Monte-Carlo Method (MCM)
The Monte-Carlo technique is now one of the most powerful computing tools used in analyses of the phenomena and processes that cannot be described by analytical models due to their complexity. It works very well especially in the computational problems where random phenomena should be taken into account. In general terms, its essence lies in repeating an experiment many times with test parameter values being changed at random within a range defined by the specific type of the experiment and the phenomenon examined. Due to the iterative nature of this technique, it is counted among simulation methods. For this reason, the term “Monte-Carlo simulation” can often be found in the literature (see e.g. [8, 9, 26]).
For the issues in question, this method makes it possible to find the probability distributions sought, with using a model predetermined as a function y = f(x), representing the phenomenon under analysis. The components of vector x: xj, j = 1, …, m are assumed to be random variables with known characteristics (determined theoretically or empirically).
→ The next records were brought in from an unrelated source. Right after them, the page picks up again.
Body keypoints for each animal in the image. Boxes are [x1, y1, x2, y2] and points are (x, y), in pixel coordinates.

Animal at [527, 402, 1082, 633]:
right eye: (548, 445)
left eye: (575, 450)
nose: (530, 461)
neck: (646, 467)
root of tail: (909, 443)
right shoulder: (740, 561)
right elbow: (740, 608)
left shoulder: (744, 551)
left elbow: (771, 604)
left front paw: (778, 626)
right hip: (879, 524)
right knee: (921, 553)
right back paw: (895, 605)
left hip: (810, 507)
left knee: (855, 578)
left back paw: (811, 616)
The random variables yi, i = 1, …, n are determined by multiple numerical calculations made according to the predetermined relation y = f(x) for computer-generated pseudorandom numbers xj in accordance with appropriate distributions of the specific quantities. This method may also be employed when simulation models are used. With this objective in view, multiple simulations are carried out for randomly generated values of individual model parameters. The possible range of solutions yi is obtained on the grounds of pseudorandom statistical distributions of variables yi, generated as described above. The uncertainty measures are the measures of dispersion of the statistical pseudo-distributions of yi, thus obtained.
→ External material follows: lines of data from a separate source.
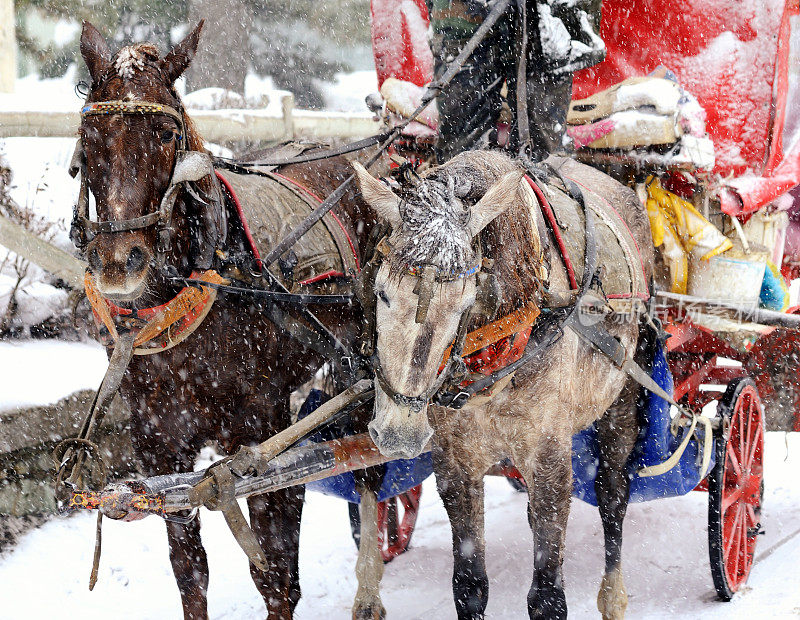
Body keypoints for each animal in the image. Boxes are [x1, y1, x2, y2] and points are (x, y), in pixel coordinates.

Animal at [78, 20, 384, 620]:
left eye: (166, 135)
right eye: (91, 135)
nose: (119, 262)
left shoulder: (265, 437)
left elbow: (277, 577)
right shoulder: (161, 448)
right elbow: (191, 573)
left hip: (364, 367)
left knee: (368, 465)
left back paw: (368, 588)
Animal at [354, 151, 652, 620]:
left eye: (463, 302)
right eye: (381, 291)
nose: (400, 435)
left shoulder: (549, 456)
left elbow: (547, 597)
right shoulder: (455, 460)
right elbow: (469, 584)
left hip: (622, 396)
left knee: (612, 492)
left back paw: (613, 595)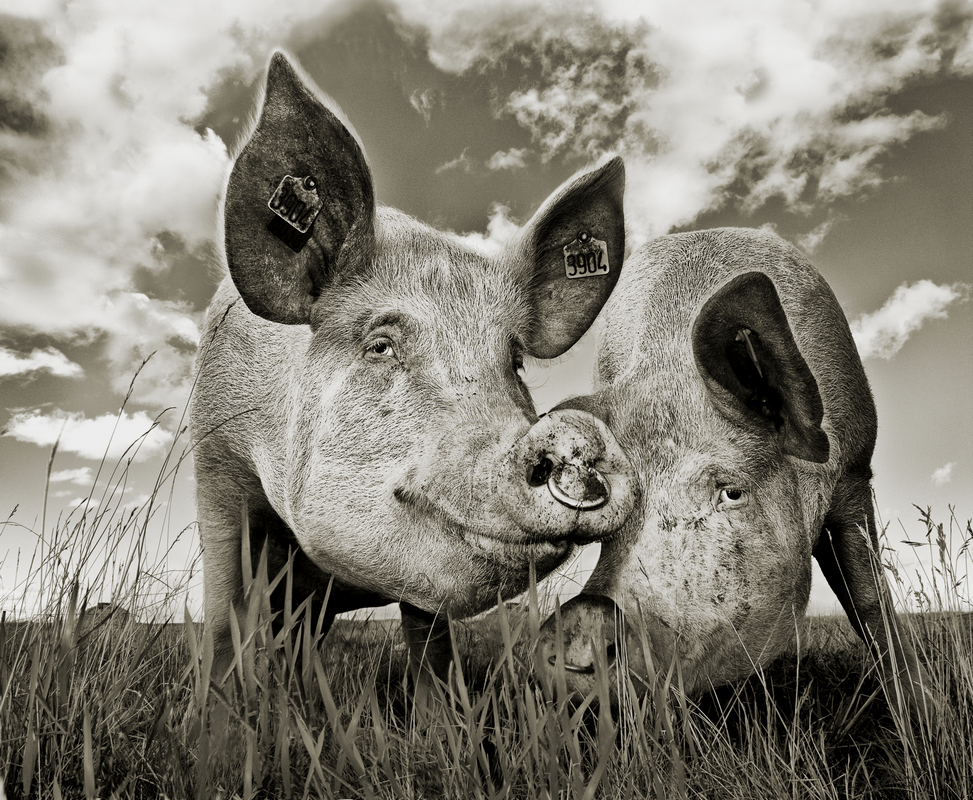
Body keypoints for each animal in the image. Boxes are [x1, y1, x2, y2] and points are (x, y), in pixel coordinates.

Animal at [189, 52, 637, 691]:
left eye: (514, 361)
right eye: (380, 345)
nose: (571, 433)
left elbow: (431, 647)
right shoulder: (216, 461)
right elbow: (224, 614)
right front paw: (221, 712)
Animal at [538, 228, 927, 715]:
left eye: (731, 492)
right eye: (611, 523)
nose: (582, 620)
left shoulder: (855, 472)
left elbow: (869, 600)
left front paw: (921, 712)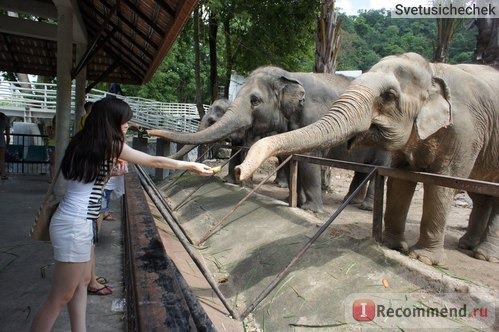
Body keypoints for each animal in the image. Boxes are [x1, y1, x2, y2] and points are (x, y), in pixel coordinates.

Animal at [150, 67, 388, 213]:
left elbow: (307, 159)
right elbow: (292, 158)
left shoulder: (314, 117)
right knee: (363, 170)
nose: (151, 132)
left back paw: (365, 207)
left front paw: (311, 210)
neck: (290, 75)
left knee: (379, 169)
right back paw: (351, 202)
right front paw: (292, 202)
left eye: (255, 100)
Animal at [236, 52, 499, 264]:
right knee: (481, 196)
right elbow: (401, 179)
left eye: (389, 96)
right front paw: (392, 245)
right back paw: (467, 244)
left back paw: (482, 255)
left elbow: (442, 183)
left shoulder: (465, 133)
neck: (433, 69)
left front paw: (422, 258)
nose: (238, 171)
This method makes it possible to avoid the difficulties mentioned in sub-items 3.2.5 and 3.2.6. A considerable impact on the correctness of the results obtained is exerted by the quality of the pseudorandom-number generators (measured by the finite quantity of numbers in the generator cycle). Noteworthy is also the fact that, in a degenerated form i.e. in calculations carried out only for the extreme values of xj distributions and at an assumption of monotonicity of yi= f(xj), this method is equivalent to the extreme values method (EVM).